If any of these exercises cause dizziness, fainting or loss of balance…
Stop the Exercise and Contact Your Physician
Stand facing the wall and hold the stability ball at forehead height, push forehead forward into the ball
Stand facing away from the wall and hold the stability ball behind your head. Push back of head into the ball.
Stand sideways to the wall. Hold the stability ball above your shoulder at the side of your head. Push side of heads laterally into the ball.
Lie on the floor with a pillow supporting your neck and bend both knees (keep your feet on the floor). Now, raise your hands and slowly reach for your knees. You don’t have to raise your lower back or mid back, just raise your head, neck and upper back. Hold this position for 5 seconds before going back to the original position.
Lay on the floor with a pillow supporting your neck. Now bend both knees (keep your feet on the floor).
Begin the exercise by drawing one of your knees to the chest, using both hands (only one foot is now on air). Hold to the count of 10, then slowly release it to the position before. You’ll feel that the whole back gets stretched. After you have done that, time to get both knees to the chest. Do this 4-5 times as well.
Lie on your back with both hands out at your sides. If we were to look at you from the air, you would now look like a tiny T. Now bend your knees and lift your feet until it almost touches your buttocks. Keep those knees together, and slowly rotate to the right.

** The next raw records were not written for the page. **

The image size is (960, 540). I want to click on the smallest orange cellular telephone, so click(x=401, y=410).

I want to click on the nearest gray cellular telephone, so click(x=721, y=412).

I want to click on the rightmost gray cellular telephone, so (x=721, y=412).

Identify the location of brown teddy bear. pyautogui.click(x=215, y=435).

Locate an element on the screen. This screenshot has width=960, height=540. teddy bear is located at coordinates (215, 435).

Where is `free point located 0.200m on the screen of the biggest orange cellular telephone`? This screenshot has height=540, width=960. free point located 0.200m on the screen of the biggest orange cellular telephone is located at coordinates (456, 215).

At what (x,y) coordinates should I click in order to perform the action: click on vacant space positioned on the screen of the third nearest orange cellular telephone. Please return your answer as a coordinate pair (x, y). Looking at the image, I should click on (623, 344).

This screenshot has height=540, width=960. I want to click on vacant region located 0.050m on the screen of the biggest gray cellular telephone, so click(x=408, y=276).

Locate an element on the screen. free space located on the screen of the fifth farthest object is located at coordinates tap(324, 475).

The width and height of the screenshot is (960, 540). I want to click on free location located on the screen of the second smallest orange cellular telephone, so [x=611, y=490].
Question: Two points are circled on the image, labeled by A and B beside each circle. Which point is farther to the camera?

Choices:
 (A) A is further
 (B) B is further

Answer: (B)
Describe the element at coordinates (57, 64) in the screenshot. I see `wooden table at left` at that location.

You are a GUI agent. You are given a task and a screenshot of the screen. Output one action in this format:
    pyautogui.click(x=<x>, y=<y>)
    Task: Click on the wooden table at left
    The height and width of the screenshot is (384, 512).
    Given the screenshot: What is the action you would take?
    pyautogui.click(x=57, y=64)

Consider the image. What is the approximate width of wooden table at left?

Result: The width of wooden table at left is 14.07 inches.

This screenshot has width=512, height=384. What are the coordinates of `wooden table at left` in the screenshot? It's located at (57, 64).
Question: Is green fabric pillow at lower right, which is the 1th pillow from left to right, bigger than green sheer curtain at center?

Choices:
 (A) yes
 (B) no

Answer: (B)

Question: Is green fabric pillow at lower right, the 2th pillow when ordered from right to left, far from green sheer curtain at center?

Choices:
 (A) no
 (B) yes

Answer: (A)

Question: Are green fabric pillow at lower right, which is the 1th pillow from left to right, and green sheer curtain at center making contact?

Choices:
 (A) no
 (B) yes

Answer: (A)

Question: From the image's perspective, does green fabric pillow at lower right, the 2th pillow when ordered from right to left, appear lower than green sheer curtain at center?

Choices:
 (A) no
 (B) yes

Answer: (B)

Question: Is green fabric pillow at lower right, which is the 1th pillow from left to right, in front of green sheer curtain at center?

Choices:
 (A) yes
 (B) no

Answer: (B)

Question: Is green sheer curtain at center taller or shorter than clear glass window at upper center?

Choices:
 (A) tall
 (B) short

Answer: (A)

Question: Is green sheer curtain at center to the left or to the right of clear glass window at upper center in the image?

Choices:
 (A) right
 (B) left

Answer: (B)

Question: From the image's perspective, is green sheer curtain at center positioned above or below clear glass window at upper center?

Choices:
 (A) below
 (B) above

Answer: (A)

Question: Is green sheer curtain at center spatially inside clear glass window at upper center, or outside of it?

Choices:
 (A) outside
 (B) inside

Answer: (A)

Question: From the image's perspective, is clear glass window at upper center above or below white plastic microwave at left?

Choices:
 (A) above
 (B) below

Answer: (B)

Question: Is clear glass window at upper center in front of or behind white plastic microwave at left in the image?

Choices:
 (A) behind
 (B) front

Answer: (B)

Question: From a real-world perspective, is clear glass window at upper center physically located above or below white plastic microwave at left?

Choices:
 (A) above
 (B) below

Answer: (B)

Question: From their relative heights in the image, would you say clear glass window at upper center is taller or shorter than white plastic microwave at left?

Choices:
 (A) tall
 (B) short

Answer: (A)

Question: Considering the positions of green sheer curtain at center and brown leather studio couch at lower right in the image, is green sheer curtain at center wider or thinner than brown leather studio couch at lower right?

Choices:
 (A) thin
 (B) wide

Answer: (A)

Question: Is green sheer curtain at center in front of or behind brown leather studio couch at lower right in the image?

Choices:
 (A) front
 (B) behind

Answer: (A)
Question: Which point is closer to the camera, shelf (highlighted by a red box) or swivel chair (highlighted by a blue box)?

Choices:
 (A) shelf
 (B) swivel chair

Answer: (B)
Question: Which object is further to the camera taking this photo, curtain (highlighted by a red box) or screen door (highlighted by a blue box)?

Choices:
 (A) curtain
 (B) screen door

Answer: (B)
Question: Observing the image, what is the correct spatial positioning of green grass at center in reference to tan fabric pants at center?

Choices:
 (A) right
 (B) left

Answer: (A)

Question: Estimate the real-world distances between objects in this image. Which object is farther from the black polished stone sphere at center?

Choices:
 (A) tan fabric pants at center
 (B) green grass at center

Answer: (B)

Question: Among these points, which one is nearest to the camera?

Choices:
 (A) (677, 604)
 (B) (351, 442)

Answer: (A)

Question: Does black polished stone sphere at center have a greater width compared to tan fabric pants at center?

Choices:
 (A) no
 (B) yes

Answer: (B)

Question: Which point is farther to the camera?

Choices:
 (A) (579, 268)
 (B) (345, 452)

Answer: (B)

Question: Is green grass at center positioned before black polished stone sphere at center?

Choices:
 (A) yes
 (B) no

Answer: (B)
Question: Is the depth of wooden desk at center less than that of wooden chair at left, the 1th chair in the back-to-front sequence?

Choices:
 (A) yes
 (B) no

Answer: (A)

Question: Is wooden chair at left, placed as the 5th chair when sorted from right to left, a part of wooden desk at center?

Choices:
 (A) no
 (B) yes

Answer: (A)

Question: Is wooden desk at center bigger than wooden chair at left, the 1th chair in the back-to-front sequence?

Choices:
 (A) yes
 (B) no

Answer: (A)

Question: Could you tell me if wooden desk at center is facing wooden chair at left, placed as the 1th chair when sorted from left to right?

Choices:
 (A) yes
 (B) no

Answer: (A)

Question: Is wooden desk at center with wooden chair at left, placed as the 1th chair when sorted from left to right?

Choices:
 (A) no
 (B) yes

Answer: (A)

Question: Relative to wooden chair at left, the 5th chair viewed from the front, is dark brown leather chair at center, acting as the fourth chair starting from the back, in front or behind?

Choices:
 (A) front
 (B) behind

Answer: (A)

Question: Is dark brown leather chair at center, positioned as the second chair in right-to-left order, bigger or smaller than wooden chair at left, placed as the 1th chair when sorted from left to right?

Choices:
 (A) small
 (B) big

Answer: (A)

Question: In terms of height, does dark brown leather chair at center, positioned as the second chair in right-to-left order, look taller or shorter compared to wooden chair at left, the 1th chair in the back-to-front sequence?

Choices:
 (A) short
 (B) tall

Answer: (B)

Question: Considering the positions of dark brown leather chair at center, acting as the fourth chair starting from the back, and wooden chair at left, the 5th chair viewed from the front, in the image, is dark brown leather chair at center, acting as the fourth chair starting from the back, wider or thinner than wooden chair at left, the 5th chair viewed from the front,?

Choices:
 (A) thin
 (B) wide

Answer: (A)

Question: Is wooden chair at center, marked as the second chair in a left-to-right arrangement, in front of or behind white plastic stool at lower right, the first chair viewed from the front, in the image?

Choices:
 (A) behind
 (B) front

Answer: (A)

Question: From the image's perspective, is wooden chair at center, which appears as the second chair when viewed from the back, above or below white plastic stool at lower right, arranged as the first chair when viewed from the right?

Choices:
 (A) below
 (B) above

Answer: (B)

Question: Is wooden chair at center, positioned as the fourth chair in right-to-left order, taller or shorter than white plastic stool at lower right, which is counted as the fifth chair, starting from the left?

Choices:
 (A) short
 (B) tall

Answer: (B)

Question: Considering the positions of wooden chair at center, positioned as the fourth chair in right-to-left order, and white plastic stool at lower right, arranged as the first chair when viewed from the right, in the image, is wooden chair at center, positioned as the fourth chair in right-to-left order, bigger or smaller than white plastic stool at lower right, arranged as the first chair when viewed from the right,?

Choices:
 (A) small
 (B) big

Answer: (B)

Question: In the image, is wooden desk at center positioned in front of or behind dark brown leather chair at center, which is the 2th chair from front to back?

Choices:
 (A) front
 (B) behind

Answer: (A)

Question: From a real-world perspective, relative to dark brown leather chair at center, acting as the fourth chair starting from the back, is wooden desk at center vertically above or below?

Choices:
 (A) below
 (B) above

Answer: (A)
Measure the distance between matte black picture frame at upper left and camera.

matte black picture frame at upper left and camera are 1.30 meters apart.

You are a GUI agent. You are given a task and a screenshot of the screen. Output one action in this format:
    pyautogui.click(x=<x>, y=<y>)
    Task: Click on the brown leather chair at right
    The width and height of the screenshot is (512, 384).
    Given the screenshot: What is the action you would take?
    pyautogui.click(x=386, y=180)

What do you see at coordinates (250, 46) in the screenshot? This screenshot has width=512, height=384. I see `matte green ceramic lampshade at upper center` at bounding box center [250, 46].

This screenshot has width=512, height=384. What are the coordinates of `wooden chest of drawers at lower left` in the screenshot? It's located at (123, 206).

Hold to the count of 10.
After that, slowly bring back both feet to the middle and repeat the same step, this time going to the left. Repeat the entire thing for 4-10 times.
Position yourself on all fours with hands directly beneath your shoulders and knees directly beneath your hips. Arch your back like a cat, then transition to camel position.
The Cat-Camel is intended as a motion exercise not a stretch so the emphasis is on motion rather than “pushing” at the end ranges of flexion and extension. Repeat 12-15 times.
Lay with your stomach on the stability ball; face down with your arms behind your head resting on your neck. Relax your shoulders and keep your abdominals tight. Contract the gluteus and use your lower back muscles to slowly lift your shoulders and chest off the ball.
Begin in an all-fours position with body over the stability, abdominal muscles engaged to stabilize the pelvis and the neck in alignment with the spine. Lift opposite arm and leg up at the time then return down switch to the other side.
Rest with your stomach over the stability ball. Hands down on the floor in front of the ball. Raise both legs up off the floor until your body is horizontal.
Seated in a chair, reach one arm across the belly and grasp the opposite side of the chair. Look over the shoulder while rotating the low- and mid-back. Hold for 15-30 seconds.
Palms facing the sky at table top level with band draped over both hands, holding the upper arms next to the torso. Externally rotate both arms through full range of motion. Pause, then slowly return to the starting position
Arms start slightly to the side of your body, palms facing the thighs. This starting position helps protect the shoulder joint. Engage the abdominals, bend the knees slightly, and position the feet about shoulder-width apart.
Keep elbows slightly flexed and abduct at the shoulders to raise the arms to shoulder height. Pause, and then slowly return to the starting position.
Sit with one leg extended and the elastic resistance wrapped around the extended foot. If the right leg is extended, the left hand acts to anchor the elastic resistance and the right arm is bent 90 degrees with the upper arm next to the torso and slightly in front of the body.
Rotate the right hand toward the body. Pause, and then slowly return to the starting position. Repeat with the other arm.
Arms start in front of the body with the palms facing the thighs. Engage the abdominals, bend the knees slightly, and position the feet about shoulder-width apart.
With the elbows extended, flex at the shoulders to raise the arms to shoulder height. Pause, then slowly return to the starting position.
Begin with both hands overhead holding an elastic resistance band. Engage the abdominals, bend the knees slightly, and position the feet about shoulder-width apart.
Pull downward to the side with one arm, adducting at the shoulder until the upper arm is next to the torso. Pause, then return slowly to the starting position. Keeps arms slightly in front of the face to protect the back and shoulders.
Start with the ball under your stomach roll forward placing your body weight on your hands until stability ball rests under your shins. Your body should be extended in a straight line from the stability ball.
Lie on one side with your legs straight. Support the upper body by keeping the elbow directly beneath the shoulder. Being careful not to let the top hip rotate forward, engage the abdominals and use the torso to lift the hips. Hold this position for 10 to 15 seconds, maintaining a neutral neck and spine position.
Lie on your back with one knee flexed and foot flat on the floor and the other leg straight in the air. Extend arms flat along body and maintain neutral alignment in the cervical spine.
Lift the working knee and leg in an upward diagonal direction over the belly button. Pause, then slowly lower the leg to the starting position. Repeat with other leg.
Lay your back onto the ball, hands behind head or across chest. Maintain a backwards-pelvic tilt and raise shoulder blades off the ball.